La seconda serra era ancora più vasta ed era dedicata alle sole piante da fiore dove c’erano esemplari anche rari di cui scordò subito il nome.
«È davvero fantastico qui…» gli disse sinceramene Saverio «Non credevo avessi fatto le cose così in grande. Adesso capisco perché ti si illumina il volto quando ne parli. Ma come fai a star dietro a tutto questo?»
«Per fortuna sto molto bene di famiglia…» disse quasi vergognandosene «e ho tanto tempo libero.» Arvo si era messo a guardare in lontananza un uomo che stava sarchiando il terreno con una gigantesca macchina rossa. Sembrava essersi ricordato di qualcosa che lo aveva rattristito.

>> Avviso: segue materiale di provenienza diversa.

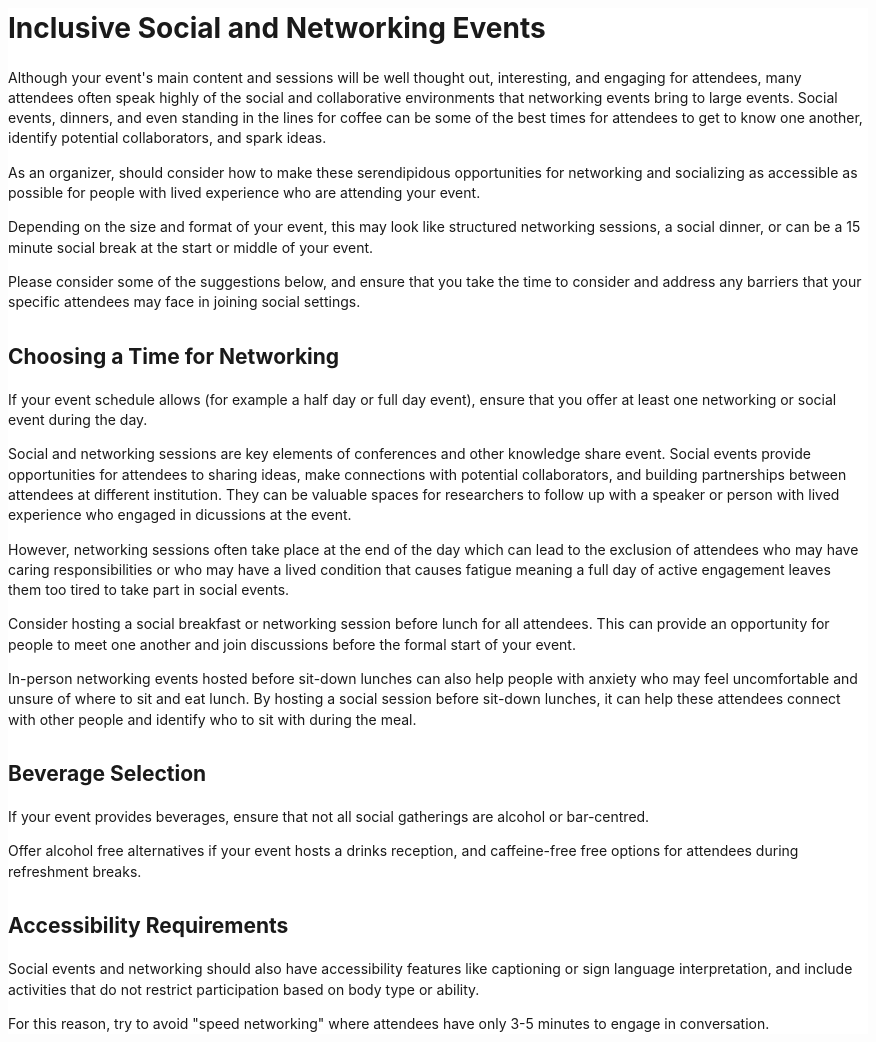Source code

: # Inclusive Social and Networking Events
Although your event's main content and sessions will be well thought out, interesting, and engaging for attendees, many attendees often speak highly of the social and collaborative environments that networking events bring to large events. 
Social events, dinners, and even standing in the lines for coffee can be some of the best times for attendees to get to know one another, identify potential collaborators, and spark ideas.

As an organizer, should consider how to make these serendipidous opportunities for networking and socializing as accessible as possible for people with lived experience who are attending your event.

Depending on the size and format of your event, this may look like structured networking sessions, a social dinner, or can be a 15 minute social break at the start or middle of your event. 

Please consider some of the suggestions below, and ensure that you take the time to consider and address any barriers that your specific attendees may face in joining social settings.

## Choosing a Time for Networking 
If your event schedule allows (for example a half day or full day event), ensure that you offer at least one networking or social event during the day. 

Social and networking sessions are key elements of conferences and other knowledge share event. Social events provide opportunities for attendees to sharing ideas, make connections with potential collaborators, and building partnerships between attendees at different institution.
They can be valuable spaces for researchers to follow up with a speaker or person with lived experience who engaged in dicussions at the event.

However, networking sessions often take place at the end of the day which can lead to the exclusion of attendees who may have caring responsibilities or who may have a lived condition that causes fatigue meaning a full day of active engagement leaves them too tired to take part in social events. 

Consider hosting a social breakfast or networking session before lunch for all attendees. This can provide an opportunity for people to meet one another and join discussions before the formal start of your event. 

In-person networking events hosted before sit-down lunches can also help people with anxiety who may feel uncomfortable and unsure of where to sit and eat lunch. 
By hosting a social session before sit-down lunches, it can help these attendees connect with other people and identify who to sit with during the meal. 

## Beverage Selection
If your event provides beverages, ensure that not all social gatherings are alcohol or bar-centred. 

Offer alcohol free alternatives if your event hosts a drinks reception, and caffeine-free free options for attendees during refreshment breaks.

## Accessibility Requirements
Social events and networking should also have accessibility features like captioning or sign language interpretation, and include activities that do not restrict participation based on body type or ability.

For this reason, try to avoid "speed networking" where attendees have only 3-5 minutes to engage in conversation.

«Vieni…» fece poi all’improvviso facendogli segno con la mano. «Deve ancora venire il bello».
Saverio fece fatica a stargli dietro. Le falcate di Arvo erano lunghe e poderose. Camminò una decina di minuti e dietro a una collina artificiale apparve una terza serra. Era la casa delle farfalle. E, appena entrati, centinaia, migliaia di farfalle di tutti i colori e fogge volarono loro attorno.
«Ma è incredibile questo posto…»
«Sì, davvero…» gli rispose Arvo «ma non è questo che ti volevo mostrare…» e subito proseguì di gran lena lungo tutto il padiglione senza fermarsi. Poi arrivò davanti a un’altra porta. Si voltò verso Saverio sorridendogli. Gli tolse delicatamente una farfalla che aveva sulla fronte ed entrò.
«E quest’altro luogo che cos’è?» chiese l’amico che si sarebbe a quel punto aspettato di tutto.
«Questo è il mio posto magico…»
Non aveva finito di parlare che una pianta che era loro vicino si sporse verso Saverio e gli sottrasse dal taschino una sigaretta per poi iniziarla a masticare rumorosamente.
«Ma mi ha rubato…» disse Saverio indicando la pianta che faceva l’indifferente.
«Sì dopo un po’ però la sputa… perché sa che qui dentro non si può fumare…» fece l’altro candidamente.
Intanto dal fondo del locale arrivò un’altra pianta con un meccanismo complicato inserito sotto il vaso che le permetteva di muoversi.
«Questa è la mia preferita… si chiama Greta…» disse Arvo prendendo ad accarezzarla. Saverio era allibito.
«Ma cosa hai combinato qui?» riuscì a dire a malapena.
«Ti piace, vero?» fece Arvo spostandosi con sollecitudine verso la vetrata dove si mise a dar da mangiare ad alcune piantine che si allungavano verso di lui per prendere i bocconi migliori come fossero uccellini appena nati.
«Questi sono i miei esperimenti.»
Greta si avvicinò a Saverio per avere una carezza anche da lui.
«Ehi, ma Greta sta facendo le fusa» fece Saverio ad Arvo rimasto di spalle.
«Vuol dire che le sei simpatico… Ah… stai attento però perché quell’attaccabrighe di Sophie è gelosa e spara delle maledette spine soporifere…» lo avvertì a quel punto girandosi.
«Saverio… Saverioooo, dove sei andato, Saverio?»